> [Page]:
Reasons Why Movie Theater Food Is So Expensive

In today's world of endless streaming platforms, where Oscar-nominated directors now produce Netflix-exclusive films, you're more likely to hang on the couch at home then spend a night out at the cinema. Who wants to bother with getting dressed and finding a parking spot, anyway? But when you do venture out for a movie at the theater, it doesn't take long to remember that there's still nothing quite like the old school magic of the movie-going experience. 

It's the excitement of waiting for the lights to go down, the boom of speakers, and the act of taking in a story on the big screen with a shared audience. And is there any food more synonymous with an experience like freshly made popcorn at the movie theater? Even with a classic dinner and a movie date night combo, the strong scent of buttered popcorn at the box office is enough to make anyone's mouth water. And while we'd never condone lining your pockets and purses with dollar store candy and snacks, it can be pretty tempting to do exactly that once you take a look at the high menu prices for movie theater food. So, why exactly is movie theater food so expensive? There are actually quite a few reasons why movie theater food costs as much as it does.

Movie theaters can charge pretty much whatever they want for food

Sometimes the answers to life's great mysteries are frustratingly simple. It's pretty easy to do the math and notice that the cost of a bucket of popcorn and a large fountain drink can reach upwards of $15, which is often more than if you were to buy an entire box of microwave popcorn packs and a case of soda cans from a grocery store. So why such a discrepancy?

> [Exercise tasks]:
• 1. In the article on movie theater food prices, reproduce everything from "It's the excitement" down to "as it does.".
• 2. According to the article on movie theater food prices, how much can a bucket of popcorn and a large fountain drink cost?
• 3. Go on with the article on movie theater food prices, picking up right after its final sentence.
The lines that come after this article are separate material and are unrelated to it.

> [Data entries]:
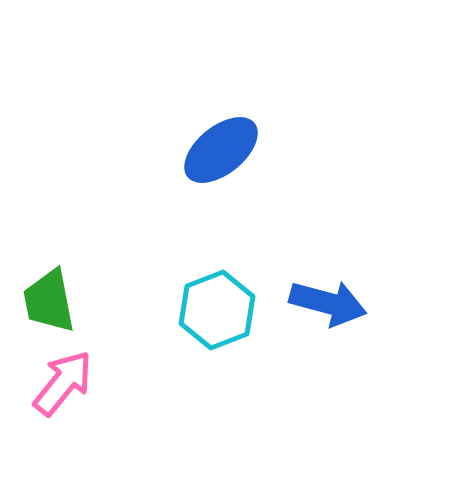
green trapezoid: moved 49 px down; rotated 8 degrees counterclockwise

...

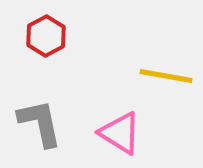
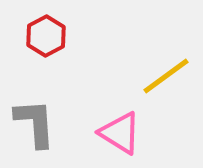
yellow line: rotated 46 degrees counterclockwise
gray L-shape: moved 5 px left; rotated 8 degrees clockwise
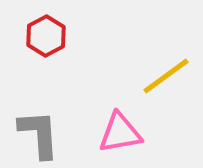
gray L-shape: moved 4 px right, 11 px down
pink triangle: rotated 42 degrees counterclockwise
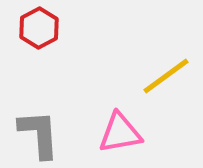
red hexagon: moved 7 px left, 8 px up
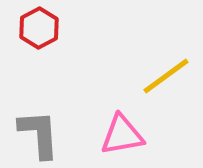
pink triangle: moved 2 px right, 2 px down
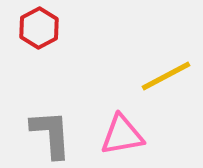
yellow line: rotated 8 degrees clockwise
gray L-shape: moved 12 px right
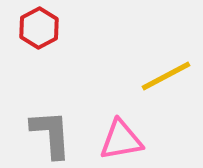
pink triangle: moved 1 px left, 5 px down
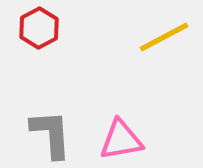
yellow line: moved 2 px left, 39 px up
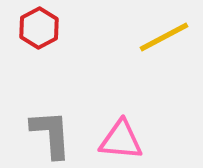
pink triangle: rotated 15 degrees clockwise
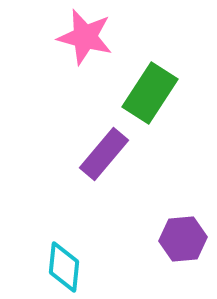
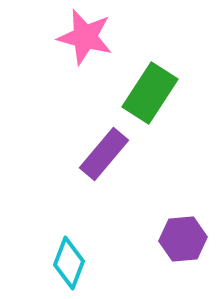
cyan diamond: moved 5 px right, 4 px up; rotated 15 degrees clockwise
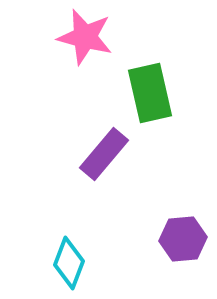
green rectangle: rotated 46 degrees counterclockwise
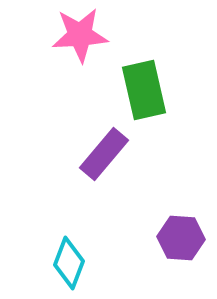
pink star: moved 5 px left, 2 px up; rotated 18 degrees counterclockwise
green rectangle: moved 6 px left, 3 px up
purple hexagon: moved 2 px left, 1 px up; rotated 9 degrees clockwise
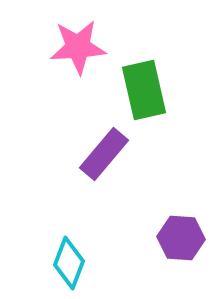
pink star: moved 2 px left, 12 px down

> [Results of the tasks]:
• 1.
It's the excitement of waiting for the lights to go down, the boom of speakers, and the act of taking in a story on the big screen with a shared audience. And is there any food more synonymous with an experience like freshly made popcorn at the movie theater? Even with a classic dinner and a movie date night combo, the strong scent of buttered popcorn at the box office is enough to make anyone's mouth water. And while we'd never condone lining your pockets and purses with dollar store candy and snacks, it can be pretty tempting to do exactly that once you take a look at the high menu prices for movie theater food. So, why exactly is movie theater food so expensive? There are actually quite a few reasons why movie theater food costs as much as it does.

• 2. They can cost upwards of $15.

• 3.
Simply put, movie theaters are a business just like any other. Unless you're sneaking food in, there isn't really any other competition for food once you're inside. In that sense, movie theaters can essentially charge whatever they want, simply because they can and customers will still pay for it. For instance, a pair of professors at Stanford and UC Santa Cruz even found that more often than not, concession sales were actually much higher during low-attendance periods. Meaning that more "committed" moviegoers were also more willing to consistently pay for movie theater food, no matter the film.

Inflation definitely plays a role in movie theater food prices

Ah yes, inflation, the great equalizer of money and price discrepancies. We've all had the older relative complaining about increased gas prices that once "only cost a nickel" back in their day. Or if you're lucky enough yourself (depending on your perspective) you may be old enough to have noticed market shifts in some of your favorite industries, like fast food, craft alcohol, or even general grocery store prices.

Just like any other market, movie theaters are not immune to the effects of economic shifts. In the last 20 years alone, the average cost of a movie ticket has more than doubled. In 1990, movie tickets were priced at around $4.22, while in 2019 the average cost of a ticket reached $9.16. And depending on where you live or what movie theater you prefer to see movies, that price can definitely be even higher. And just as movie ticket prices have increased over time, it is just as plausible that concession stand prices would also steadily climb right along with them.

But markups are usually the case when it comes to movie theater food

Even if the price tag for a box of Milk Duds, some nachos, and a blue Icee for a night out at the movies is definitely higher than it was in 1987, a "change in the times" statement about inflation just can't be the only reason. Markups, where anyone selling a good or service "marks" the price higher to cover overhead costs, are the basic ways a business makes a profit. But how much are movie theaters actually marking up concession stand items?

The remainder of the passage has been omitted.